A scenario packages one specific situation you want to put your agent into, plus what “handled it correctly” means for that situation. Think of it like a briefing you’d hand someone walking into a case cold — the state of things right now, what’s unfolding, and what a good resolution looks like:
- Starting state — what the mock services know when the simulation starts (Maria Chen has two $47.50 charges from Bella Cucina on March 5), plus any broader context (a payment-processor outage, a market holiday). This is the world the agent wakes up into.

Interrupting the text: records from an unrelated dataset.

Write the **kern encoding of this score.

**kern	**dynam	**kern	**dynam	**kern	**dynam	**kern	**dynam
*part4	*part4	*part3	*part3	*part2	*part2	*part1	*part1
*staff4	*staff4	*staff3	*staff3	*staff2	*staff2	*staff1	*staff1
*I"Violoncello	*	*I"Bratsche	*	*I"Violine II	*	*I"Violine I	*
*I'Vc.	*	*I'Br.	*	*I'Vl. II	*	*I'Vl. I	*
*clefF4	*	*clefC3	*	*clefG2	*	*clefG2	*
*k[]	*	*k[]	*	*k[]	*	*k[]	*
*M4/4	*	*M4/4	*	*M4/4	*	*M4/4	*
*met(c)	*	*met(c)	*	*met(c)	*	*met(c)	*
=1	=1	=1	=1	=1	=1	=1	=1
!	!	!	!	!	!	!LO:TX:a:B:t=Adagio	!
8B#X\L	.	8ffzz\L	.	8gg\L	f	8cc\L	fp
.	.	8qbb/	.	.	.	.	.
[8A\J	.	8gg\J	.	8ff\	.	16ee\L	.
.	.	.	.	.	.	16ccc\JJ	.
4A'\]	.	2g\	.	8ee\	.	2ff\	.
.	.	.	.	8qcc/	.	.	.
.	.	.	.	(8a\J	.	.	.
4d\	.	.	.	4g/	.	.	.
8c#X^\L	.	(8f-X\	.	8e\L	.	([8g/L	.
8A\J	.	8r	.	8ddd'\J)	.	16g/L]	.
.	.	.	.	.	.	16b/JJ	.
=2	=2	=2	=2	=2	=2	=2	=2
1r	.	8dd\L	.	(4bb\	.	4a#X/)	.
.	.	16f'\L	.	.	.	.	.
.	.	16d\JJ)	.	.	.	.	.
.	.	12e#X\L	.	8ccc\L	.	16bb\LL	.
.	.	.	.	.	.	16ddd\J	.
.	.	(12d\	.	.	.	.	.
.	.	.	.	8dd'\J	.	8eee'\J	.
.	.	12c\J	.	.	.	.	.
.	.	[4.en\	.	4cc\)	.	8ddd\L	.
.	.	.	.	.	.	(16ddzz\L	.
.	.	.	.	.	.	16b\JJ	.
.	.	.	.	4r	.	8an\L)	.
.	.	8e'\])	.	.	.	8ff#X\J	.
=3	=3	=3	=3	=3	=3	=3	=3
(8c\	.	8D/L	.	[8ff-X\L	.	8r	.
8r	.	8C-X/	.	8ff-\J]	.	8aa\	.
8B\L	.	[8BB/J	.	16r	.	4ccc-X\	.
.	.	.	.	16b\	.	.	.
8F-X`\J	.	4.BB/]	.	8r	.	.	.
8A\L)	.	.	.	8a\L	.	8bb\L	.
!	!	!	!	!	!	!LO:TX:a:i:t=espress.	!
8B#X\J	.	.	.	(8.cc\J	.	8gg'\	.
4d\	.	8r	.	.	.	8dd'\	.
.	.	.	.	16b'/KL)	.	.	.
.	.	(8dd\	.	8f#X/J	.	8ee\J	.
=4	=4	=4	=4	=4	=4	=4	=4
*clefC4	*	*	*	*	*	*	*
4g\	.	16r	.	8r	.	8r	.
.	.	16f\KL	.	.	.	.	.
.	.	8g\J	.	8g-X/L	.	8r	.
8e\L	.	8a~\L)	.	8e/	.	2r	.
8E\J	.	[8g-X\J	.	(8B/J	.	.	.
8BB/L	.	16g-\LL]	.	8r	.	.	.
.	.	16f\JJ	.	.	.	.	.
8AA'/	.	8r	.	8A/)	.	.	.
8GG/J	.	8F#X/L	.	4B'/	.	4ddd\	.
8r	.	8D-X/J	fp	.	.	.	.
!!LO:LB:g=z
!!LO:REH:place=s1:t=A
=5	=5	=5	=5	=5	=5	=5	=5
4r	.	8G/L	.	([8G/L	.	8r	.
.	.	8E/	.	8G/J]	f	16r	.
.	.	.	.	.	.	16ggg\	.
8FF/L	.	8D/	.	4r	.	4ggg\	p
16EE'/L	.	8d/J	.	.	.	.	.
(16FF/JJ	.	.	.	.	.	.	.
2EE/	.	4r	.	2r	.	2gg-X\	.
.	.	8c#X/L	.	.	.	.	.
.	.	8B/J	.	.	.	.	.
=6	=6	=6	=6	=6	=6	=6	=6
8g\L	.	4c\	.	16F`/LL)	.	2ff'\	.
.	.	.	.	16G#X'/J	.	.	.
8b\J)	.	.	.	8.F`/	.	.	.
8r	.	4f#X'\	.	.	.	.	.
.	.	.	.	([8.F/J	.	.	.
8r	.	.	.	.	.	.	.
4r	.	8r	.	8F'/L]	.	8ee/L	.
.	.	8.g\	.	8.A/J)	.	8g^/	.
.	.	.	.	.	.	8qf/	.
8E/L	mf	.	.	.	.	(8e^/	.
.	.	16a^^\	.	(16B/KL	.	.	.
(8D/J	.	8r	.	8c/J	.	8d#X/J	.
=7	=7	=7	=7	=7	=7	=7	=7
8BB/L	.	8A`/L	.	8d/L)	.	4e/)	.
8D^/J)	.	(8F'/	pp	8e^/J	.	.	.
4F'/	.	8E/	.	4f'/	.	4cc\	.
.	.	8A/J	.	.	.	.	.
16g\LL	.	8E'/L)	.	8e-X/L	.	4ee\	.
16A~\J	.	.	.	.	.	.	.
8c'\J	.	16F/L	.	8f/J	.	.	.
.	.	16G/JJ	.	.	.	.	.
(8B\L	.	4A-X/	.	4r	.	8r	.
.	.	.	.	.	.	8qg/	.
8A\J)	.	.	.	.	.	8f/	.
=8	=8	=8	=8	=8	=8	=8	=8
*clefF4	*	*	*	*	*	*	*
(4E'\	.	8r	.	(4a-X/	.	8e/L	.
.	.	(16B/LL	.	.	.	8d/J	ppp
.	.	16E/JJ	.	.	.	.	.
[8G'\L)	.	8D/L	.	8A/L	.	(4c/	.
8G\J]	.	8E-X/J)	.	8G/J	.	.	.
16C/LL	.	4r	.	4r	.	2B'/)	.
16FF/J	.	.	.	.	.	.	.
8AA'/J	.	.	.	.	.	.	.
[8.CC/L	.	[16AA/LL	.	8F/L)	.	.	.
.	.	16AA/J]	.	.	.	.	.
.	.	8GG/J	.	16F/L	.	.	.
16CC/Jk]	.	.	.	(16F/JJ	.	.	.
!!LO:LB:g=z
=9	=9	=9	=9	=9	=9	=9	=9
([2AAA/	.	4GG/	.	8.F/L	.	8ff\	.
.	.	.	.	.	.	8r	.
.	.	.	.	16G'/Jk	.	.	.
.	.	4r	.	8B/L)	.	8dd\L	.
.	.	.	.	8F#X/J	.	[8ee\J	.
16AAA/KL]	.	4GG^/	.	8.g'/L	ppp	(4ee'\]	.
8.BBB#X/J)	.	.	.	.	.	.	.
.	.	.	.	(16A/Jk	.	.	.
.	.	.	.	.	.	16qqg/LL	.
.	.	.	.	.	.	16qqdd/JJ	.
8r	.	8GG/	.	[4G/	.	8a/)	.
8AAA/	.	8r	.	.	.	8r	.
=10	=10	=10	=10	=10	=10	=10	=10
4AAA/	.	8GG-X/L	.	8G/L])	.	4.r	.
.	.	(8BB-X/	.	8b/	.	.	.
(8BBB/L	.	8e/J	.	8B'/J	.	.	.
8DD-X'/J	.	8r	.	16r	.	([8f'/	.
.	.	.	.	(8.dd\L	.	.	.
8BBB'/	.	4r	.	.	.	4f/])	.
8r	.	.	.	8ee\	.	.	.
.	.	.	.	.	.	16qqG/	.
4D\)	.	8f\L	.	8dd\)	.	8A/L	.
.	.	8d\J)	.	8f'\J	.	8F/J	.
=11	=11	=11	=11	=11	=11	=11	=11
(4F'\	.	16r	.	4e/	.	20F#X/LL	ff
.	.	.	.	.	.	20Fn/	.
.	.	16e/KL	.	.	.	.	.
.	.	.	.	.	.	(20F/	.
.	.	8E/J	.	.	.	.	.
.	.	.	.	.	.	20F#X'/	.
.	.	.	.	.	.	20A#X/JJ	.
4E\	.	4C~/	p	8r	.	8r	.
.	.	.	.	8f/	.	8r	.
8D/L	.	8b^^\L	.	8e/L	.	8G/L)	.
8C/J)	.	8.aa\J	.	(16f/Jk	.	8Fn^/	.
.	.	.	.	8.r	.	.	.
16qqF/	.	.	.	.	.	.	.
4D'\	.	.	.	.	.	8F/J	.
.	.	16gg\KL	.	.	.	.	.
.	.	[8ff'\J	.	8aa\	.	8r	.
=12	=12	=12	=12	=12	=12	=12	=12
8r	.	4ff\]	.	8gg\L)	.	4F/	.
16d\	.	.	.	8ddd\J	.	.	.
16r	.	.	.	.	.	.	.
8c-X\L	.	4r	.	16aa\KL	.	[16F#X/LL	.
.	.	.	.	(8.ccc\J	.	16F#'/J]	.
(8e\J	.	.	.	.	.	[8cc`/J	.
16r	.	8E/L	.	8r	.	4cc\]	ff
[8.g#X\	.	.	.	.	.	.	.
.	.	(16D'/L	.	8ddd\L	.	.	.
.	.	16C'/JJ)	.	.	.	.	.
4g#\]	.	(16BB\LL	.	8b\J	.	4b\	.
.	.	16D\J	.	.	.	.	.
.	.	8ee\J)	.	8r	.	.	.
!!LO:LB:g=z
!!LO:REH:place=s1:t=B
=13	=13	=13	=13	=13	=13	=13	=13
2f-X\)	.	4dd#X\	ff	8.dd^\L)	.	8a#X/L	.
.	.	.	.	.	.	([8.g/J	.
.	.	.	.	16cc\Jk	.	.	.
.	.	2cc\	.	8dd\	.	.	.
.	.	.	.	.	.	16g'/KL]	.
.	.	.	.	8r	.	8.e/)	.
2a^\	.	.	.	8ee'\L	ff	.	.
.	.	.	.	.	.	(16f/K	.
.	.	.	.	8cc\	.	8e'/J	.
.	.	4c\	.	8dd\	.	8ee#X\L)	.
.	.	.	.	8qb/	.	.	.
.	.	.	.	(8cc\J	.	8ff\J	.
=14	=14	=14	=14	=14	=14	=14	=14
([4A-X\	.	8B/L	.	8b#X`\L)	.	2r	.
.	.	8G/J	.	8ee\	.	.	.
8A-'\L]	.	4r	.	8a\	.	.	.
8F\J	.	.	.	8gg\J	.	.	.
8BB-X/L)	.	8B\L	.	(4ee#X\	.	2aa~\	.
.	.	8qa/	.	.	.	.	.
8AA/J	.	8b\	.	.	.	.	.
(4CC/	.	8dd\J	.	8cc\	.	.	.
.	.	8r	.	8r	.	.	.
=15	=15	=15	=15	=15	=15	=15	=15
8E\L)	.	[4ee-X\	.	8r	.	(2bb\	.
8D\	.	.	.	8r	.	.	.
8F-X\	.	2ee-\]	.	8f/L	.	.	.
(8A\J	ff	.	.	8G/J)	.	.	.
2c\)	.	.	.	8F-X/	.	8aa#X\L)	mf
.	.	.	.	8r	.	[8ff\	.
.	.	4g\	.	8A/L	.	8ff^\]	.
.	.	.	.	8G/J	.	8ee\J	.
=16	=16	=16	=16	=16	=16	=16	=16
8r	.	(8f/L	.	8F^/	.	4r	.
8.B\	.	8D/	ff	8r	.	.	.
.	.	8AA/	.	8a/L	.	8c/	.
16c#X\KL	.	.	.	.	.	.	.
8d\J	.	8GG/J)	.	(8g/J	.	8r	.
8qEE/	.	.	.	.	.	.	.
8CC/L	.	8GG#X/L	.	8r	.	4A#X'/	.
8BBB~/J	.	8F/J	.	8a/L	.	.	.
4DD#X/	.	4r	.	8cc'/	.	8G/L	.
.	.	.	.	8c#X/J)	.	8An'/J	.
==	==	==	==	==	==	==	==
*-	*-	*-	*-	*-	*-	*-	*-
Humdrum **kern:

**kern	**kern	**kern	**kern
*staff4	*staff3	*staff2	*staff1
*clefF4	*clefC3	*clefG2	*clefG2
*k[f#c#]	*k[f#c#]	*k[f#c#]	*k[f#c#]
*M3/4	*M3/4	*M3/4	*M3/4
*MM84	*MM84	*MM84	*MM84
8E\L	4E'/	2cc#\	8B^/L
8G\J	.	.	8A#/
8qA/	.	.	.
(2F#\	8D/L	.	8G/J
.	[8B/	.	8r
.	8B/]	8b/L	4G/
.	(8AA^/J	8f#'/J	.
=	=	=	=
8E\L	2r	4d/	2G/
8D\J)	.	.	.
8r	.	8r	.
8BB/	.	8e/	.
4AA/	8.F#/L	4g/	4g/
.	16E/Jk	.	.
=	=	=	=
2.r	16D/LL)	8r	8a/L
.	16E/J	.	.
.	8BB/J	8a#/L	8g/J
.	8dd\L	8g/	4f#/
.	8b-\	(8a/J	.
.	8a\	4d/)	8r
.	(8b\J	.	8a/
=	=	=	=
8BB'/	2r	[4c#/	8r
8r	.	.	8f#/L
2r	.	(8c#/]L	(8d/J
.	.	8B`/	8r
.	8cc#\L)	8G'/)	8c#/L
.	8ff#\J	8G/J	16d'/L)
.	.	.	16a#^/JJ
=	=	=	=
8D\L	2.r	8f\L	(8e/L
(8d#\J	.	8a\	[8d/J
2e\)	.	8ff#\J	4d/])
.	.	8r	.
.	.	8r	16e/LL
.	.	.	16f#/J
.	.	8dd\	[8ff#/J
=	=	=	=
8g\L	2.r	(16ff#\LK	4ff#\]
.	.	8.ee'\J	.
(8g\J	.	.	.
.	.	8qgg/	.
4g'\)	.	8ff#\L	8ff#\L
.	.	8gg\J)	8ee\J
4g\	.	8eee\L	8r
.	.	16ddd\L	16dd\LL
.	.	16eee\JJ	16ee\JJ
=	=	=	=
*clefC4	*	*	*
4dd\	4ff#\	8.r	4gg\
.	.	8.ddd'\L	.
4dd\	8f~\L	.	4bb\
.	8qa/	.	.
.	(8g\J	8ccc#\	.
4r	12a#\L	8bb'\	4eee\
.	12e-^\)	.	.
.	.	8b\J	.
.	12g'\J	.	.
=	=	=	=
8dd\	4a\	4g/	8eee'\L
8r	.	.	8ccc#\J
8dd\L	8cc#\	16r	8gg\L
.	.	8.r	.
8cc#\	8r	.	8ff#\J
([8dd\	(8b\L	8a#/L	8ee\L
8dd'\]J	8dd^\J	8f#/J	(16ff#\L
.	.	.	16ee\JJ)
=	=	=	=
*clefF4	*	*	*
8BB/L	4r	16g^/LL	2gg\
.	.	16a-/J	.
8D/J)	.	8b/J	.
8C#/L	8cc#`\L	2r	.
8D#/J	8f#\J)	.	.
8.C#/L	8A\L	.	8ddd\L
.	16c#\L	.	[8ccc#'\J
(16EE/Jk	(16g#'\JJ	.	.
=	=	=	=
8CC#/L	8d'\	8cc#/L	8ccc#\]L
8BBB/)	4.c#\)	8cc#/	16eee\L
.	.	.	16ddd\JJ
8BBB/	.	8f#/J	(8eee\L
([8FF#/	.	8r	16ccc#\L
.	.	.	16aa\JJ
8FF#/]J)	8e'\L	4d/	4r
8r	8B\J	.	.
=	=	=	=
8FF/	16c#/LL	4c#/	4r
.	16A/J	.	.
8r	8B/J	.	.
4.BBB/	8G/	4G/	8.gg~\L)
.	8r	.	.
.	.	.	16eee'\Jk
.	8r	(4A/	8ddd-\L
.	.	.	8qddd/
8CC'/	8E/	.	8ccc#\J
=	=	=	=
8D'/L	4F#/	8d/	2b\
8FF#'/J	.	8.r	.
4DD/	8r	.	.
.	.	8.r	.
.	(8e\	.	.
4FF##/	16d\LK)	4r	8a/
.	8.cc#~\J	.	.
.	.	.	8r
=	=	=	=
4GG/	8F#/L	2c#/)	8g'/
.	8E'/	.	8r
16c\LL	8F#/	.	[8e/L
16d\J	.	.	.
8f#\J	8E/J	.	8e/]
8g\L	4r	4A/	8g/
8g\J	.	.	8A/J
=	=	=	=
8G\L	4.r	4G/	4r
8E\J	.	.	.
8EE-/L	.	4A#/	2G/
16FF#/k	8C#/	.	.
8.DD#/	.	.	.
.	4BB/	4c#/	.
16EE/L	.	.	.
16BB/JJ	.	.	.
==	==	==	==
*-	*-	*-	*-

- Actor — whoever triggers the agent and keeps the interaction going. A persona with objectives (a customer pursuing a refund), an incoming webhook payload, a scheduled job. For multi-turn scenarios the actor drives the conversation toward its objectives until they’re met or the turn budget runs out.
- Success criteria — boolean checks evaluated against the transcript and final service state. They define what “handled correctly” means for this scenario.
One scenario executed end-to-end against your agent is a simulation.
Assertions
Assertions define what “success” means for an individual scenario — two or three independent boolean checks, evaluated after the simulation completes.
Scenario sets
Scenarios are organized into scenario sets — collections generated or uploaded together. veris scenarios create produces a scenario set containing multiple scenarios plus a grader that matches them.
Graders
Where assertions check scenario-specific outcomes, a grader checks general agent behaviors across a scenario set — hallucination, tool-use correctness, communication quality, and similar patterns. Graders read the same simulation trace assertions do; they just score things that aren’t tied to any one scenario.
Generating scenarios
veris scenarios create
veris scenarios create --num 10
veris scenarios status <SET_ID> --watchGeneration analyzes your agent’s code, identifies its capabilities and service integrations, and produces scenarios that exercise different code paths and edge cases — plus a grader tuned to the set.
Scenario types
When generating from the console, you can bias the distribution toward one type:
| Type | What it covers |
|---|---|
| Mixed (default) | A natural distribution across the other types |
| Simple | Straightforward happy-path interactions |
| Complex | Multi-step, multi-service, or multi-actor interactions |
| Error Handling | Service failures, bad data, tool errors the agent needs to recover from |
| Edge Case | Unusual or rare-but-legitimate situations |
| Adversarial | Deceptive, hostile, or agent-breaking actor behavior |
| Out of Scope | Requests the agent shouldn’t or can’t handle |
The CLI’s veris scenarios create today uses the default Mixed distribution.
CLI Commands
# Generate a scenario set and a matching grader
veris scenarios create [--num N] [--env-id ID]
# Check generation progress
veris scenarios status <SET_ID> [--watch]
# List scenario sets
veris scenarios list [--env-id ID]
# Open in console
veris scenarios get <SET_ID>
# Delete a scenario set
veris scenarios delete <SET_ID>Using the console
The Scenarios page lists all scenario sets with their title, status, scenario count, and the grader mapped to the set. Click a scenario set to view individual scenarios and their details.